Patching may introduce database unavailability

This is the other side of the medal. Do not rush upgrading or applying patches on the production environments, but rather test them carefully on the test databases. It is important to consider not only the time to perform the upgrade, but also the effect the changes may have on the overall database and application.
Sometimes patches introduce new bugs reducing database high availability. In spite Oracle states that Patch Sets are only bug fixes and application vendors should not certify those, I strongly recommend conducting extensive testing and receiving a sign off from application vendors or/and your application owners before going productive.

 

Database recovery situation

This problem potentially can introduce your longest outage and kill your SLA with the customer. Thus to minimize the downtime, you have to be very careful in:
– utilizing modern software and hardware tools for potential recovery situations
– designing your backup and recovery strategy
– documenting it properly
– testing it periodically
– doing preliminary files, database and object consistency checks
– considering values of certain database initialization parameters:
DB_BLOCK_CHECKING
DB_BLOCK_CHECKSUM
DB_LOST_WRITE_PROTECT
DB_ULTRA_SAFE (new in 11g)

 

Database poor security

In spite of Oracle having more than17 or even more security certificates, DBAs have to strengthen database security on all the levels during DB setup, configuration, application installation and maintenance. And this is not only to prevent intruder’s brake-ins. My first rule is simple: minimize the number of users that have direct access to your database and stick to the Least Required Privilege rule. This can reduce number and effect of user errors, recovery situations and system break-ins.

 

Database environment complexity

Yes, even this sometimes become an issue introducing even more database outages.

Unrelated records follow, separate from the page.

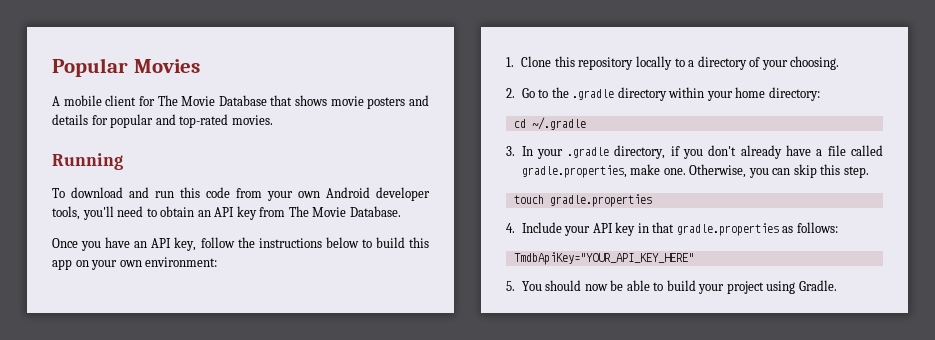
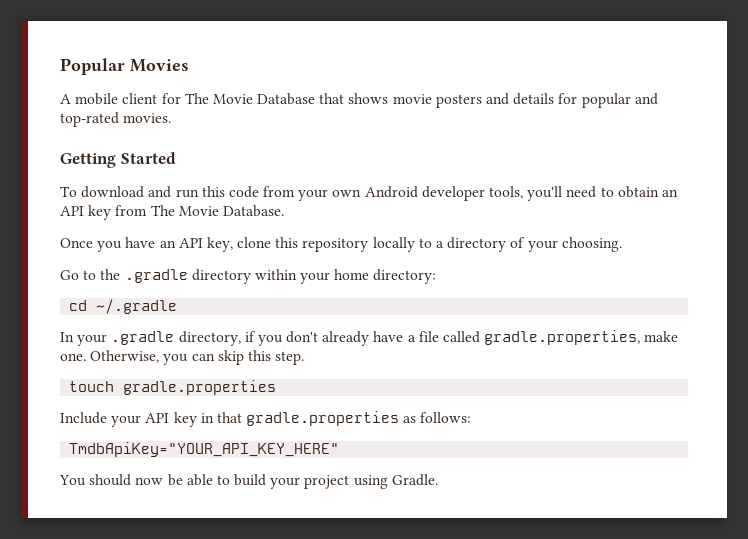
[52,153,123,170] Running -> [60,152,176,168] Getting Started
[200,237,429,248] [52,257,218,270] [506,56,552,67] follow the instructions below to build this app on your own environment: // 1. Clone -> [237,237,272,248] clone
[506,88,515,98] 2. -> (622, 244) none
[506,146,515,156] 3. -> (178, 306) none
[506,223,515,233] 4. -> (277, 387) none
[506,281,515,291] 5. -> (340, 449) none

Companies implement complex database infrastructure not taking into account a risk of having more software and hardware components that potentially can fail and/or introduce more bugs and issues compared to simple and robust solutions.

 

DBAs or human factor

Human error, which is a leading cause of failures, includes errors by an operator, user, database administrator, or system administrator. Another type of human error that can cause unplanned down time is sabotage.
Nobody is perfect and every DBA can make mistakes but what you can do here is to train your personnel properly and do periodic testing of your common DBA tasks and procedures. At the end, you need to find an experienced DBA you can trust and rely on… and I think this is the most difficult thing to do.
In the following articles I plan to discuss some Oracle’s solutions to downtime.